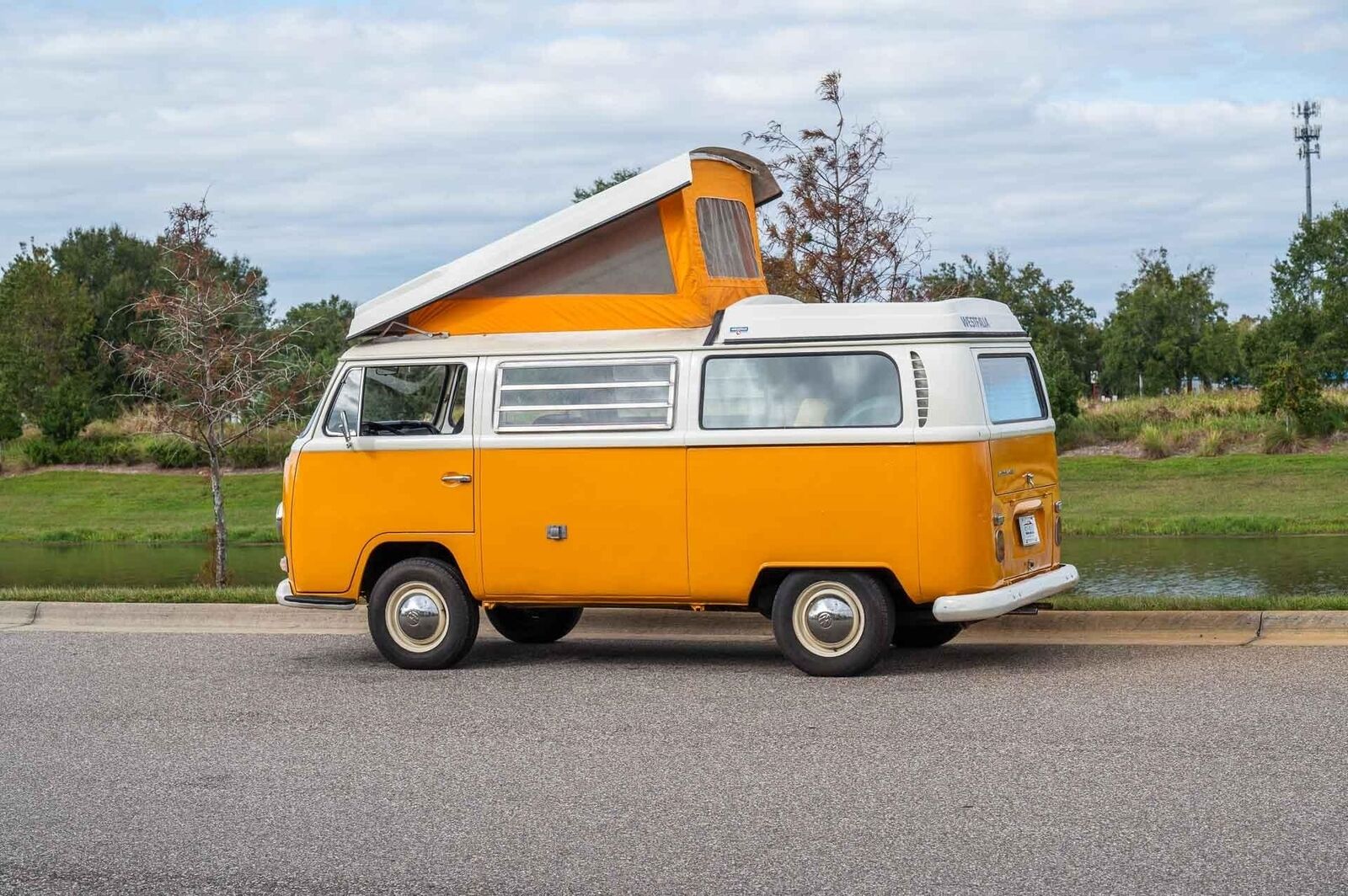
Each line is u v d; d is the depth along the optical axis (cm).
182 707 942
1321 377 3850
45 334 5041
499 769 757
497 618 1201
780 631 986
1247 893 538
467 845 627
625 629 1224
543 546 1027
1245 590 1702
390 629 1067
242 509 3469
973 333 977
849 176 1522
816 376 979
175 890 579
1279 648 1027
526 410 1033
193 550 2819
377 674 1049
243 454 3872
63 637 1259
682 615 1219
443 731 851
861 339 970
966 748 769
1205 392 4119
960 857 589
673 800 689
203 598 1372
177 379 1853
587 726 854
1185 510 2808
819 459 970
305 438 1082
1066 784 692
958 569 947
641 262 1054
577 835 637
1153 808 648
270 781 745
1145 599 1169
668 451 1000
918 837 618
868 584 969
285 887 580
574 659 1100
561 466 1023
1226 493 2953
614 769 750
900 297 1523
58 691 1005
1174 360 4684
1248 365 4050
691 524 997
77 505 3578
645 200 1034
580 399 1023
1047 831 620
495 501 1036
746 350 991
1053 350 3719
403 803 697
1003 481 980
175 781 748
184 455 3875
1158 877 559
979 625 1145
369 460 1064
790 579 983
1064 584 1032
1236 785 680
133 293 5409
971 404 954
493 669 1059
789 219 1517
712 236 1074
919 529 952
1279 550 2192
============================================================
## What is expected
Your reply must contain each entry exactly as written and no pictures.

## Answer area
Each line is u v d; d is the depth along the optical axis (cm).
182 707 942
1321 377 3850
45 334 5041
499 769 757
497 618 1201
780 631 986
1247 893 538
467 845 627
625 629 1224
543 546 1027
1245 590 1702
390 629 1067
242 509 3469
973 333 977
849 176 1522
816 376 979
175 890 579
1279 648 1027
526 410 1033
193 550 2819
377 674 1049
243 454 3872
63 637 1259
682 615 1219
443 731 851
861 339 970
966 748 769
1205 392 4119
960 857 589
673 800 689
203 598 1372
177 379 1853
587 726 854
1185 510 2808
819 459 970
305 438 1082
1066 784 692
958 569 947
641 262 1054
577 835 637
1153 808 648
270 781 745
1145 599 1169
668 451 1000
918 837 618
868 584 969
285 887 580
574 659 1100
561 466 1023
1226 493 2953
614 769 750
900 297 1523
58 691 1005
1174 360 4684
1248 365 4050
691 524 997
77 505 3578
645 200 1034
580 399 1023
1047 831 620
495 501 1036
746 350 991
1053 350 3719
403 803 697
1003 481 980
175 781 748
184 455 3875
1158 877 559
979 625 1145
369 460 1064
790 579 983
1064 584 1032
1236 785 680
133 293 5409
971 404 954
493 669 1059
789 219 1517
712 236 1074
919 529 952
1279 550 2192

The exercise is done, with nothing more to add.